═══ Records for this task
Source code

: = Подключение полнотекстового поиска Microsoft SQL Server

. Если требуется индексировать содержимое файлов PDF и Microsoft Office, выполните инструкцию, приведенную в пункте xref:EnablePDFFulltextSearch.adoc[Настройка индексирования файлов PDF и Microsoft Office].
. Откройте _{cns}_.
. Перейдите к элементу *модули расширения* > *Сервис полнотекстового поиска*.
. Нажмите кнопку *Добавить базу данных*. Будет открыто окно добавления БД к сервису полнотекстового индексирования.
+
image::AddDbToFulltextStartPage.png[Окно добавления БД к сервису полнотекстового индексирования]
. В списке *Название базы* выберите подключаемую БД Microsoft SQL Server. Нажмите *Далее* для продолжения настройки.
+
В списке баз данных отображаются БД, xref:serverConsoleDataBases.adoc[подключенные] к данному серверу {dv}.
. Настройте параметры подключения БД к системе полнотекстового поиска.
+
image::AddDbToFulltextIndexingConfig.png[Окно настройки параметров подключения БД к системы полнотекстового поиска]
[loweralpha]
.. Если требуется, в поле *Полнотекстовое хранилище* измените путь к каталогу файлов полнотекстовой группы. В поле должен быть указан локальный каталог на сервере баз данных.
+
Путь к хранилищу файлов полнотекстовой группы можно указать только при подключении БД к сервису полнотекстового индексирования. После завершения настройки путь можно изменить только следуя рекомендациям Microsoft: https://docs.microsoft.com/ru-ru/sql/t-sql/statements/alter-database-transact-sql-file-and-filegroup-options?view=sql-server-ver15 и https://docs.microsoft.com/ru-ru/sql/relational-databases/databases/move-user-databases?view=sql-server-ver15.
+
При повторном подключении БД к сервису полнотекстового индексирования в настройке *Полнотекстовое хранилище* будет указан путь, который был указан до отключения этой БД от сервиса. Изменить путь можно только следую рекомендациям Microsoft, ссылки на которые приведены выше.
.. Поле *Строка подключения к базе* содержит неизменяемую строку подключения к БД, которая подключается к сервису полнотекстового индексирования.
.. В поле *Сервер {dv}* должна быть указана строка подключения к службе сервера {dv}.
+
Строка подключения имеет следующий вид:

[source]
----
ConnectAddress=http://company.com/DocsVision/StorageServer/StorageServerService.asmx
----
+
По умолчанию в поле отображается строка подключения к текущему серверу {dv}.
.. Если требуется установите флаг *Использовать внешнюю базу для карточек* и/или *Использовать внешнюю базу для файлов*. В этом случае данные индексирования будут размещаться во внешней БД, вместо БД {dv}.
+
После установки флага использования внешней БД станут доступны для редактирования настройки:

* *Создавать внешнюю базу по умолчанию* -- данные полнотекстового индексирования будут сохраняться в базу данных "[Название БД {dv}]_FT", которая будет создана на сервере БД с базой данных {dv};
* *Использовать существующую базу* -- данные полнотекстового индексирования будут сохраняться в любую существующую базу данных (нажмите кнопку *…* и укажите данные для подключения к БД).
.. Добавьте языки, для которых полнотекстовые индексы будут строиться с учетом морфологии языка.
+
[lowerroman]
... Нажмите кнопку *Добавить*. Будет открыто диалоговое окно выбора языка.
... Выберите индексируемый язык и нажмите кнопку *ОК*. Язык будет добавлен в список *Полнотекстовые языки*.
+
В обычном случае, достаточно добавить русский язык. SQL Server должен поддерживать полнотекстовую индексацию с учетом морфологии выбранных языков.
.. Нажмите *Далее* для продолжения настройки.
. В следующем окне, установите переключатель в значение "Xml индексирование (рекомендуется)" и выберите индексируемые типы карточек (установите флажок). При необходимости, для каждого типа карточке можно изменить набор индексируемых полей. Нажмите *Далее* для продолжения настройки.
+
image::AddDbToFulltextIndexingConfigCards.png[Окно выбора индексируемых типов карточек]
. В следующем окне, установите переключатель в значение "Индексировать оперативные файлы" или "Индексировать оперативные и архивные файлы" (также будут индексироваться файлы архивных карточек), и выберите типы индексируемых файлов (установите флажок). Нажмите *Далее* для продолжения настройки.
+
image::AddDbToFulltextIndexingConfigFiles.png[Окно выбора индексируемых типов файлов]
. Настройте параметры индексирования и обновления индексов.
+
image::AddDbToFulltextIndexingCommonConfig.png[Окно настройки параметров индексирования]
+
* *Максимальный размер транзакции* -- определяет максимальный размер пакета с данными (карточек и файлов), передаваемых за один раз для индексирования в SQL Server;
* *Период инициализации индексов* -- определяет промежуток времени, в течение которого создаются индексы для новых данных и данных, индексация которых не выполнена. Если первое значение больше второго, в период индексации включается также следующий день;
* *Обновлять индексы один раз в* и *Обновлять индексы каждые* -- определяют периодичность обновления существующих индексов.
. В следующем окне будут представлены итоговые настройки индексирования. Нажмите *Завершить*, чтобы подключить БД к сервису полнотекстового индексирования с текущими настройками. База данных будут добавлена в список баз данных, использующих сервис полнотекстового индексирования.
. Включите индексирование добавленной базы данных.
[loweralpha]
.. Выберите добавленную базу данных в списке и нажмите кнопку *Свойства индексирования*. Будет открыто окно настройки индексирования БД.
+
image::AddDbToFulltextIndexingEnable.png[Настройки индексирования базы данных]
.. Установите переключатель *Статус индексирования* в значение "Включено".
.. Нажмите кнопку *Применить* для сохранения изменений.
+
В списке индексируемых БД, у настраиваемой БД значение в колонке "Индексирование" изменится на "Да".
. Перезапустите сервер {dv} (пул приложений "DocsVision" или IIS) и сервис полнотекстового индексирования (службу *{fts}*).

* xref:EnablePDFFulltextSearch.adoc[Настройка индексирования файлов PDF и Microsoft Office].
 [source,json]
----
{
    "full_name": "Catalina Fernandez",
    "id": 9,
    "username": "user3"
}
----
══════
Problem statement: The answer must consist of each line in the entries above that includes "быть".

Exercise result:
.. Если требуется, в поле *Полнотекстовое хранилище* измените путь к каталогу файлов полнотекстовой группы. В поле должен быть указан локальный каталог на сервере баз данных.
.. В поле *Сервер {dv}* должна быть указана строка подключения к службе сервера {dv}.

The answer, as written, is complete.